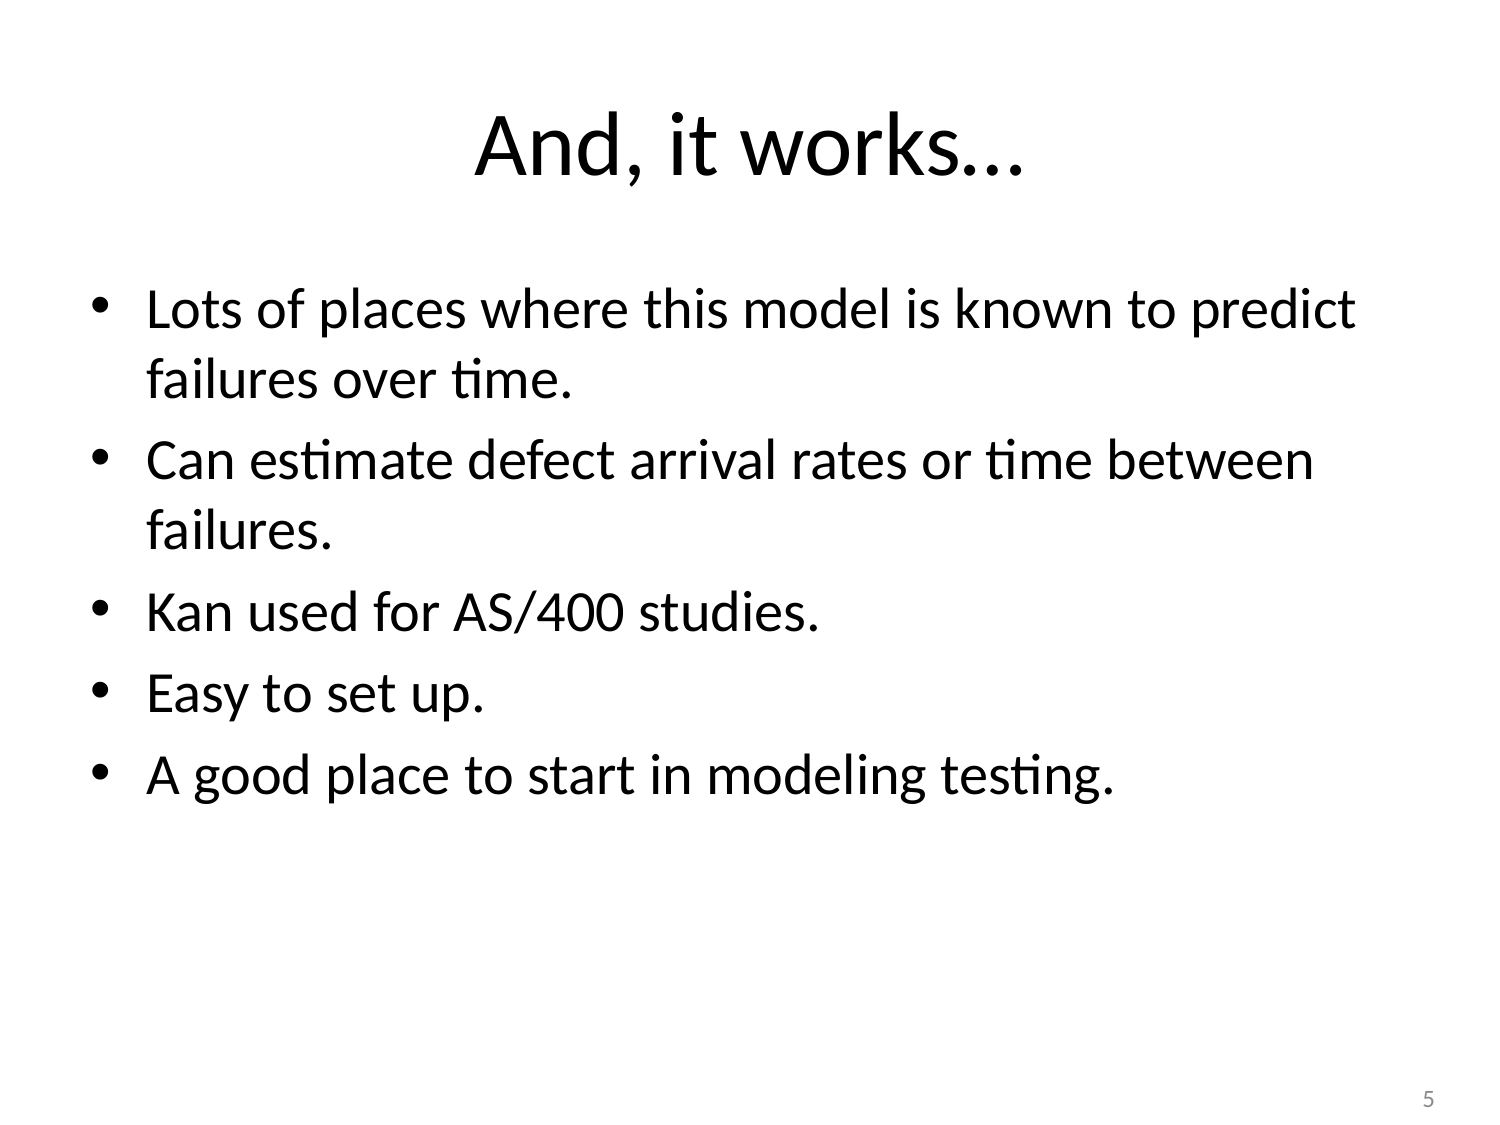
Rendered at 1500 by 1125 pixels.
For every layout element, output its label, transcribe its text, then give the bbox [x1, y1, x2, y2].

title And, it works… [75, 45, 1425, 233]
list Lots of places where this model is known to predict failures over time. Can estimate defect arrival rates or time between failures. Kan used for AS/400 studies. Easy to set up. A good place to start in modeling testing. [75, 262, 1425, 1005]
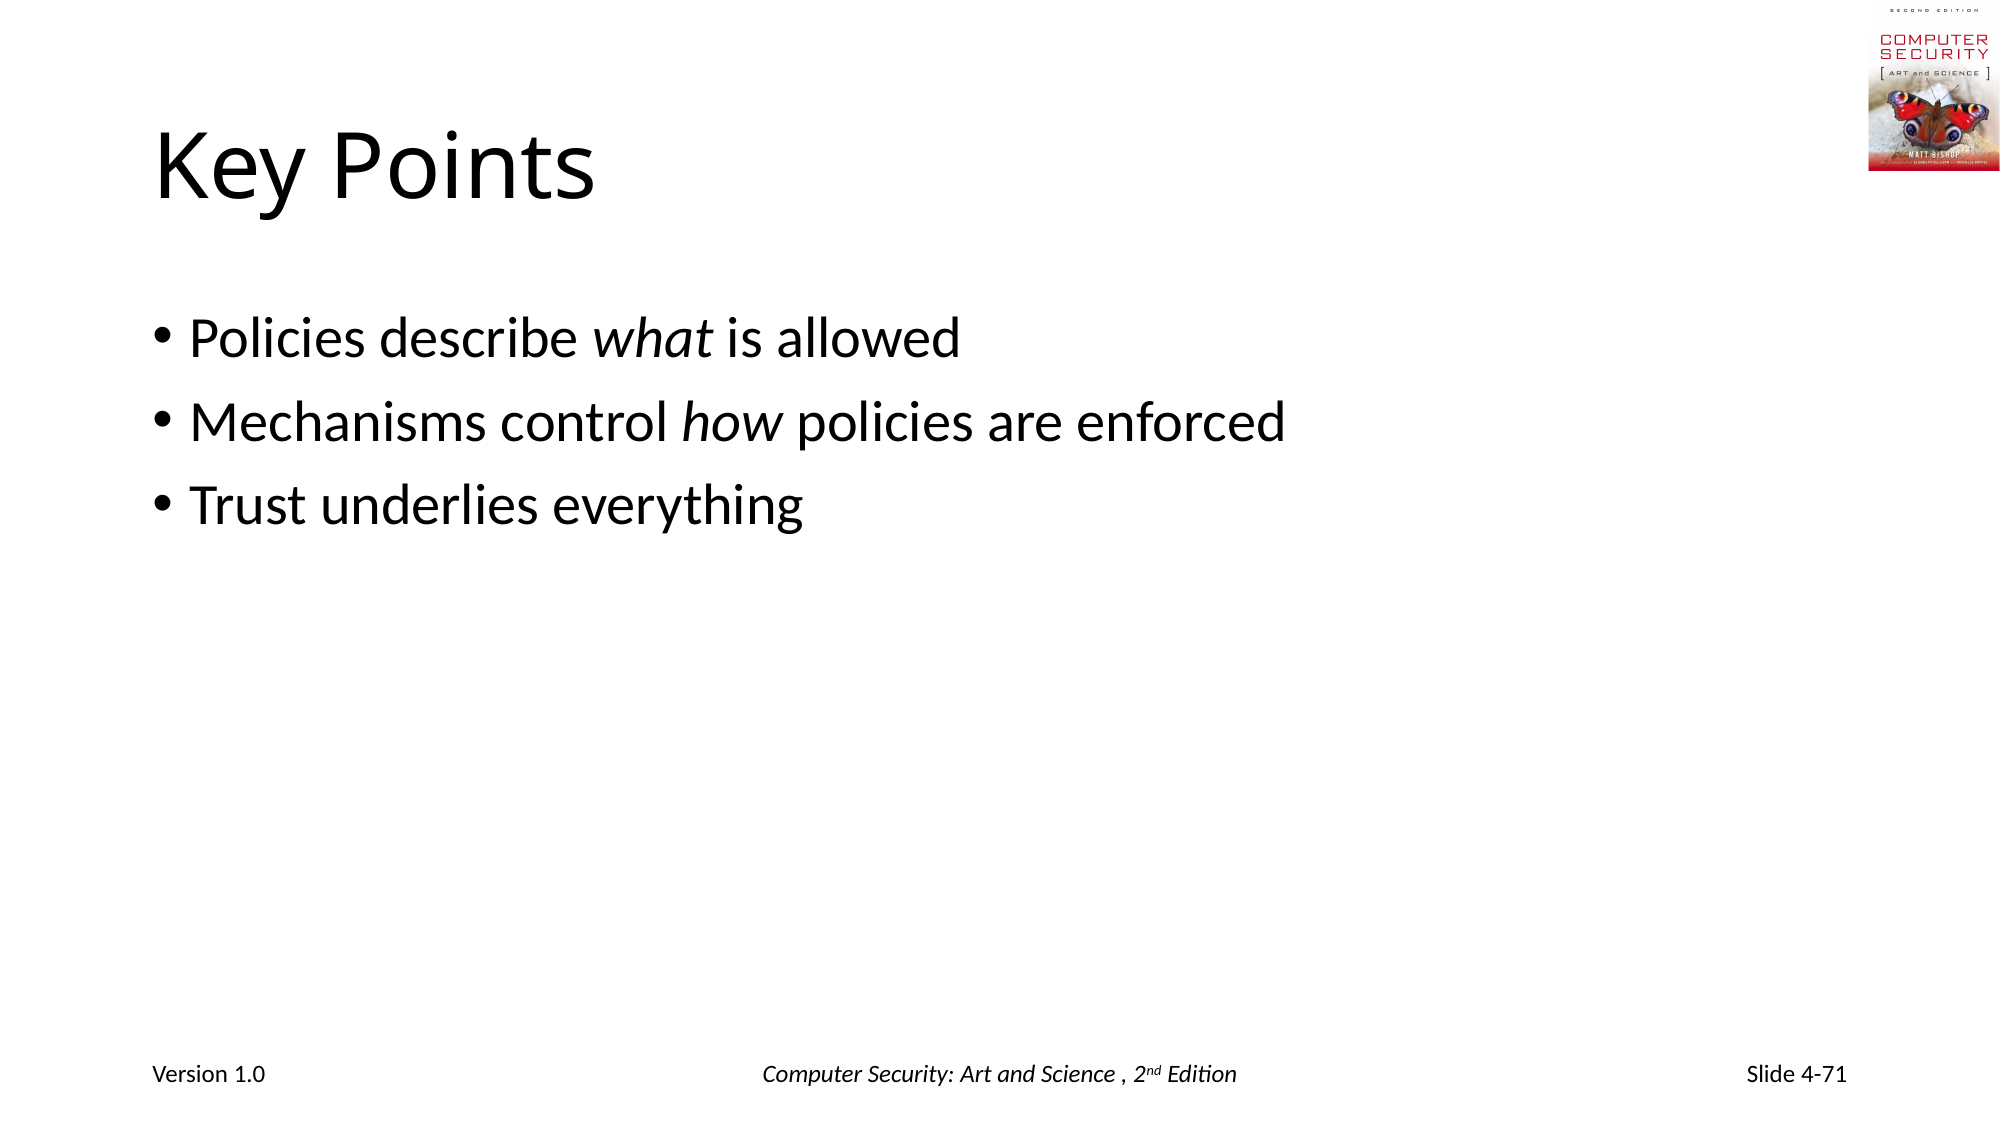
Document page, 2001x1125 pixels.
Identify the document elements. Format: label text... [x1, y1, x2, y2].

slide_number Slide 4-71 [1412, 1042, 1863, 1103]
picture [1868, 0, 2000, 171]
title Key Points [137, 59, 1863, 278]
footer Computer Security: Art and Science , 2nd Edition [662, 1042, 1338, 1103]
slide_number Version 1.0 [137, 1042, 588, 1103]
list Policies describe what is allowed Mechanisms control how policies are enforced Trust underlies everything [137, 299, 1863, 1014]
◆ ◆ ◆ ◆ ◆
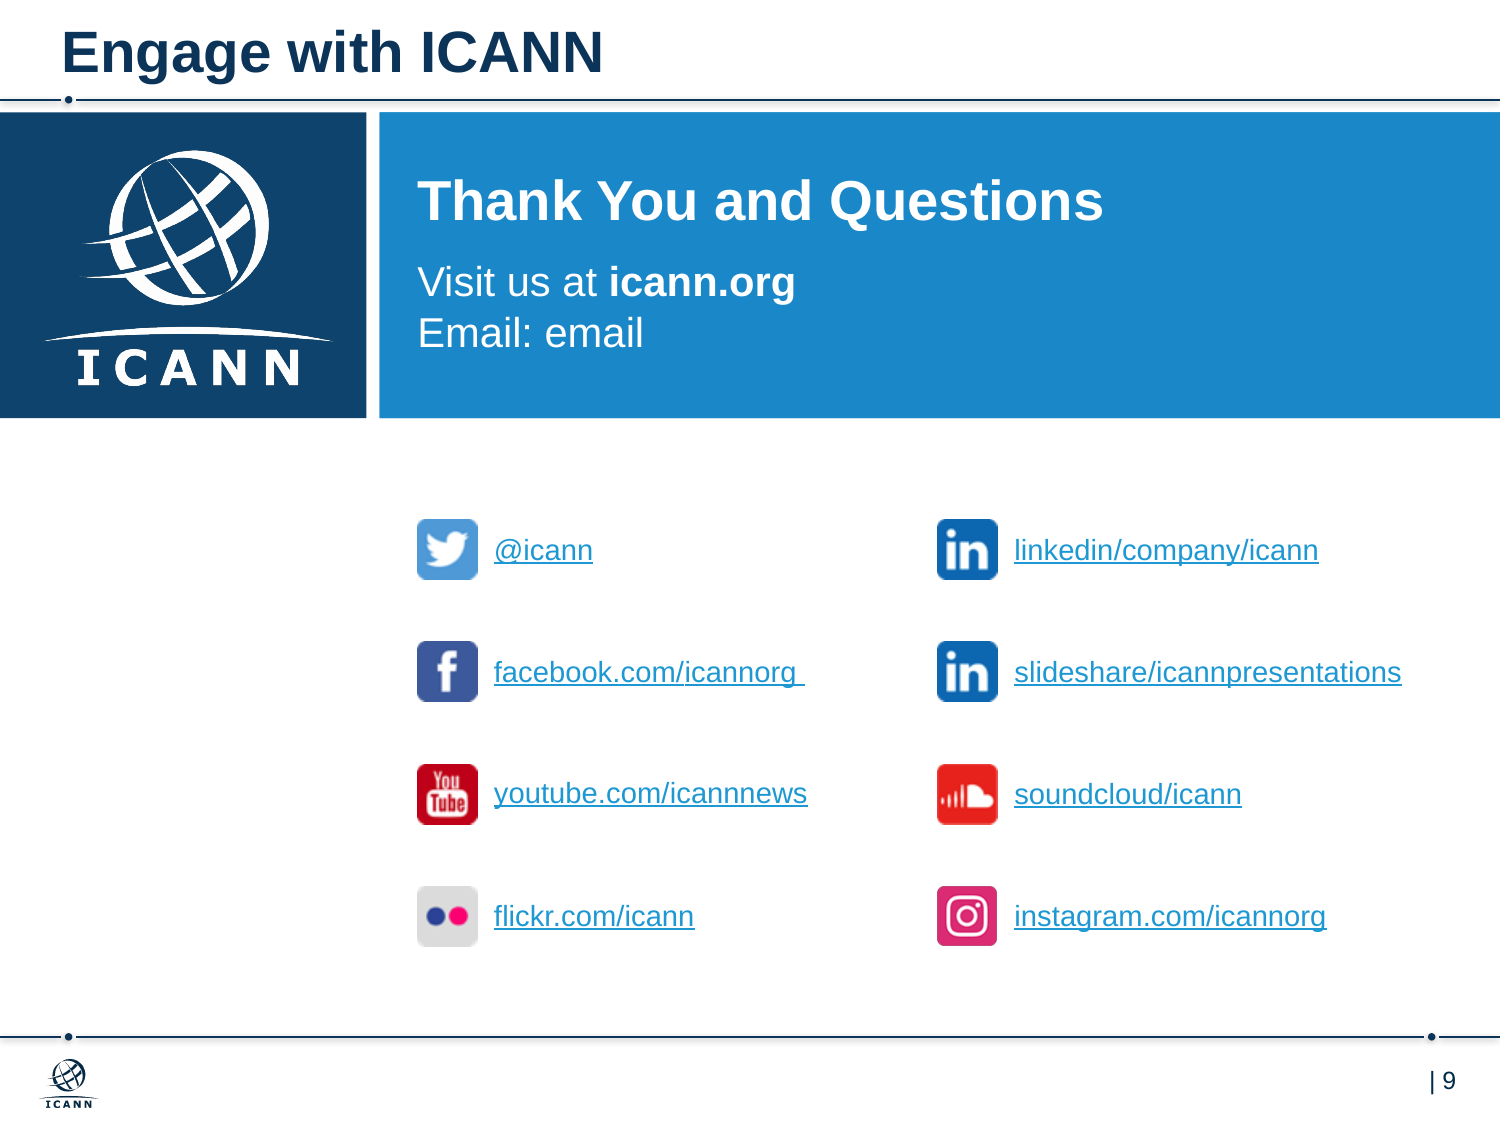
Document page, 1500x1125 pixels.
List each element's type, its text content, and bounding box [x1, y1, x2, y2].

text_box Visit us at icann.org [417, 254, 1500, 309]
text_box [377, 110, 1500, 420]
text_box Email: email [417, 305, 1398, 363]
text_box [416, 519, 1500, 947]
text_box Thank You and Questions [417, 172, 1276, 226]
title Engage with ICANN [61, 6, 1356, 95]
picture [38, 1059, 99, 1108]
◆ ◆ ◆ ◆ ◆
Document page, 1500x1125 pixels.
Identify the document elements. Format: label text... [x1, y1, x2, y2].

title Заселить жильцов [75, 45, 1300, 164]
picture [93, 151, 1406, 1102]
◆ ◆ ◆ ◆ ◆
What the exercise asks:
Tally of lines with the word "pixels": work out how many lines in the records hold it, and give that number only.

Output below:
4